Parkinson’s Voice Initiative
The first project is the Parkinson’s Voice Initiative, launched by applied mathematician Max Little of the MIT Media Lab with with a bold mandate – to crowdsource 10,000 three minute recordings of Parkinson’s patients which Little and his team hope to use to validate the algorithms they are developing for the voice-based diagnosis of Parkinson’s Disease.
According to MayoClinic.com, there are currently no biomarker tests available for the diagnosis of Parkinson’s. In fact, the site indicates that the preferred method for confirming diagnosis by a clinician is to begin treatment and wait to observe improvements in the patient’s symptoms. Current objective symptom tests are expensive, time-consuming, and logistically difficult, so they are not done outside clinical trials.
Max Little and his research team claim voice-based tests are as accurate as clinical tests for objective diagnosis of Parkinson’s Disease, and importantly they can be conducted remotely. Voice is affected as much by the symptoms of Parkinson’s as limb movements, so the software uses voice recordings alone to assess and diagnose patients.
There are four core driving motivations behind the development of the team’s voice-based test;
- Reduce logistical difficulties in routine practice – no need to visit the clinic for checkups.
- High-frequency monitoring for individualized treatment decisions. With this data, we can optimize drug timing and dosage for maximum effect.
- Cost-effective mass recruitment for treatment trials. Recruiting very large numbers into trials for new treatments will speed up the search for a cure.
- Population-scale screening programs. Searching for early ‘biomarkers’ could find the signs of the disease before the damage done is irreparable.
Eulerean Video Magnification for Revealing Subtle Changes in the World
The second mind-blowing project features work done at the MIT Computer Science and Artificial Intelligence Laboratory (CSAIL) by Michael Rubinstein and William Freeman. The technology, which they call Eulerean Video Magnification (EVM), can detect patterns of color and movement that reveal individuals heart rate, breathing patterns and how blood circulates through the body.
The software works by amplifying variations in successive frames of video that are imperceptible to the naked eye.

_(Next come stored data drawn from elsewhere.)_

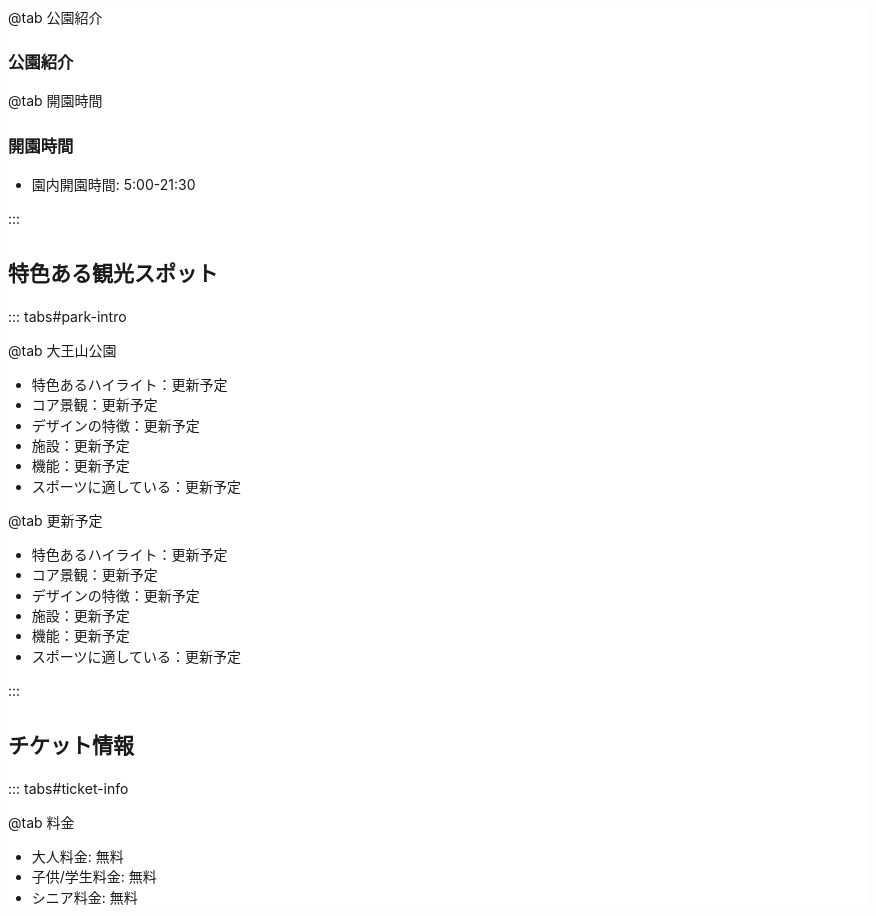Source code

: @tab 公園紹介
### 公園紹介
@tab 開園時間
### 開園時間
- 園内開園時間: 5:00-21:30

:::

## 特色ある観光スポット

::: tabs#park-intro

@tab 大王山公園
<ImageCard
image="https://cgj.sz.gov.cn/images/index20230710_1.png"
    title="大王山公園"
    description=""
    date=""
    author="深セン政府オンライン"
/>


- 特色あるハイライト：更新予定
- コア景観：更新予定
- デザインの特徴：更新予定
- 施設：更新予定
- 機能：更新予定
- スポーツに適している：更新予定

@tab 更新予定
<ImageCard
image="https://cgj.sz.gov.cn/images/index20230710_1.png"
    title="大王山公園"
    description=""
    date=""
    author="深セン政府オンライン"
/>


- 特色あるハイライト：更新予定
- コア景観：更新予定
- デザインの特徴：更新予定
- 施設：更新予定
- 機能：更新予定
- スポーツに適している：更新予定

:::

## チケット情報

::: tabs#ticket-info

@tab 料金
- 大人料金: 無料
- 子供/学生料金: 無料
- シニア料金: 無料
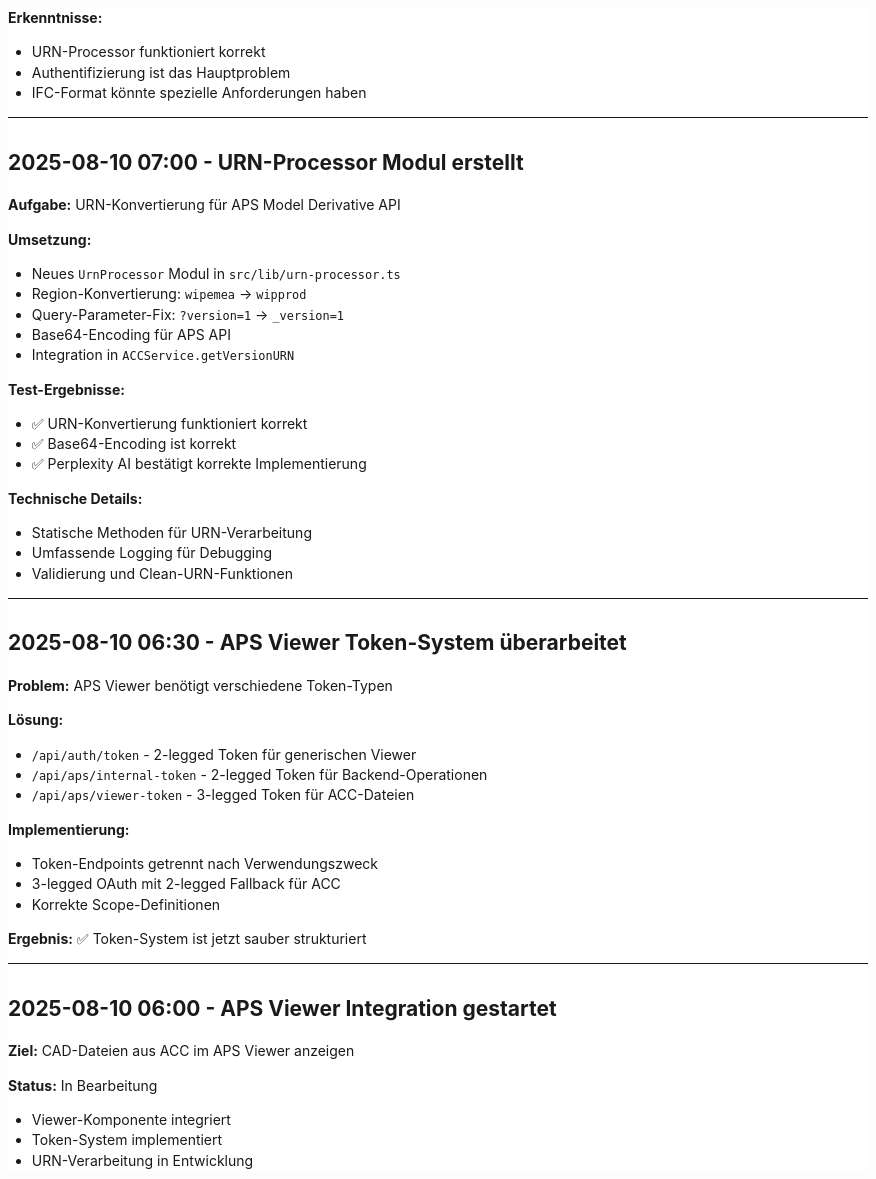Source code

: **Erkenntnisse:**
- URN-Processor funktioniert korrekt
- Authentifizierung ist das Hauptproblem
- IFC-Format könnte spezielle Anforderungen haben

---

## 2025-08-10 07:00 - URN-Processor Modul erstellt

**Aufgabe:** URN-Konvertierung für APS Model Derivative API

**Umsetzung:**
- Neues `UrnProcessor` Modul in `src/lib/urn-processor.ts`
- Region-Konvertierung: `wipemea` → `wipprod`
- Query-Parameter-Fix: `?version=1` → `_version=1`
- Base64-Encoding für APS API
- Integration in `ACCService.getVersionURN`

**Test-Ergebnisse:**
- ✅ URN-Konvertierung funktioniert korrekt
- ✅ Base64-Encoding ist korrekt
- ✅ Perplexity AI bestätigt korrekte Implementierung

**Technische Details:**
- Statische Methoden für URN-Verarbeitung
- Umfassende Logging für Debugging
- Validierung und Clean-URN-Funktionen

---

## 2025-08-10 06:30 - APS Viewer Token-System überarbeitet

**Problem:** APS Viewer benötigt verschiedene Token-Typen

**Lösung:**
- `/api/auth/token` - 2-legged Token für generischen Viewer
- `/api/aps/internal-token` - 2-legged Token für Backend-Operationen
- `/api/aps/viewer-token` - 3-legged Token für ACC-Dateien

**Implementierung:**
- Token-Endpoints getrennt nach Verwendungszweck
- 3-legged OAuth mit 2-legged Fallback für ACC
- Korrekte Scope-Definitionen

**Ergebnis:** ✅ Token-System ist jetzt sauber strukturiert

---

## 2025-08-10 06:00 - APS Viewer Integration gestartet

**Ziel:** CAD-Dateien aus ACC im APS Viewer anzeigen

**Status:** In Bearbeitung
- Viewer-Komponente integriert
- Token-System implementiert
- URN-Verarbeitung in Entwicklung
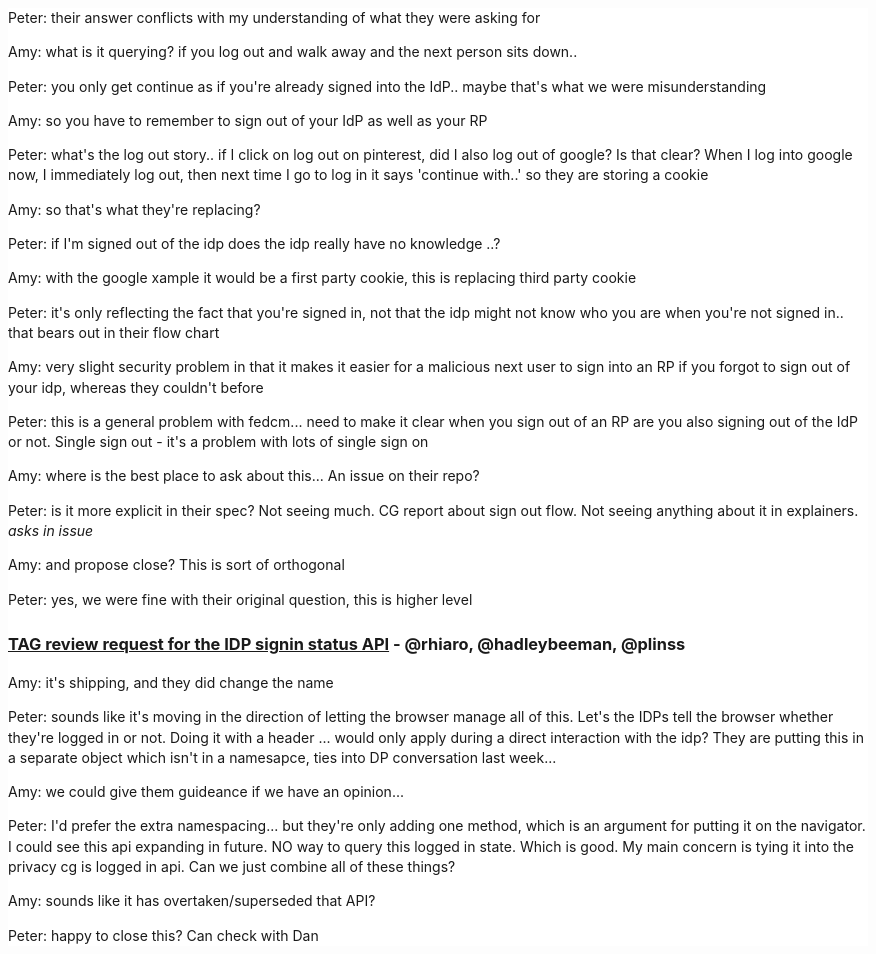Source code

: Peter: their answer conflicts with my understanding of what they were asking for

Amy: what is it querying? if you log out and walk away and the next person sits down..

Peter: you only get continue as if you're already signed into the IdP.. maybe that's what we were misunderstanding

Amy: so you have to remember to sign out of your IdP as well as your RP

Peter: what's the log out story.. if I click on log out on pinterest, did I also log out of google? Is that clear? When I log into google now, I immediately log out, then next time I go to log in it says 'continue with..' so they are storing a cookie

Amy: so that's what they're replacing?

Peter: if I'm signed out of the idp does the idp really have no knowledge ..?

Amy: with the google xample it would be a first party cookie, this is replacing third party cookie

Peter: it's only reflecting the fact that you're signed in, not that the idp might not know who you are when you're not signed in.. that bears out in their flow chart

Amy: very slight security problem in that it makes it easier for a malicious next user to sign into an RP if you forgot to sign out of your idp, whereas they couldn't before

Peter: this is a general problem with fedcm... need to make it clear when you sign out of an RP are you also signing out of the IdP or not. Single sign out - it's a problem with lots of single sign on

Amy: where is the best place to ask about this... An issue on their repo?

Peter: is it more explicit in their spec? Not seeing much. CG report about sign out flow. Not seeing anything about it in explainers. *asks in issue*

Amy: and propose close? This is sort of orthogonal

Peter: yes, we were fine with their original question, this is higher level

### [TAG review request for the IDP signin status API](https://github.com/w3ctag/design-reviews/issues/884) - @rhiaro, @hadleybeeman, @plinss

Amy: it's shipping, and they did change the name

Peter: sounds like it's moving in the direction of letting the browser manage all of this. Let's the IDPs tell the browser whether they're logged in or not. Doing it with a header ... would only apply during a direct interaction with the idp? They are putting this in a separate object which isn't in a namesapce, ties into DP conversation last week...

Amy: we could give them guideance if we have an opinion...

Peter: I'd prefer the extra namespacing... but they're only adding one method, which is an argument for putting it on the navigator. I could see this api expanding in future. NO way to query this logged in state. Which is good. My main concern is tying it into the privacy cg is logged in api. Can we just combine all of these things?

Amy: sounds like it has overtaken/superseded that API?

Peter: happy to close this? Can check with Dan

More specifically, EVM takes a standard video sequence as input, and applies spatial decomposition, followed by temporal filtering to the frames.
The resulting signal is then amplified to reveal hidden information, enabling the visualization of flowing bood as it fills the face. One potential application of the technology could be “contactless monitoring” of hospital patients’ vital signs.
An example of using Eulerian Video Magnification framework for visualizing the human pulse. (a) Four frames from the original video sequence. (b) The same four frames with the subject’s pulse signal amplified. (c) A vertical scan line from the input (top) and output (bottom) videos plotted over time shows how the method amplifies the periodic color variation. In the input sequence the signal is imperceptible, but in the magnified sequence the variation is clear.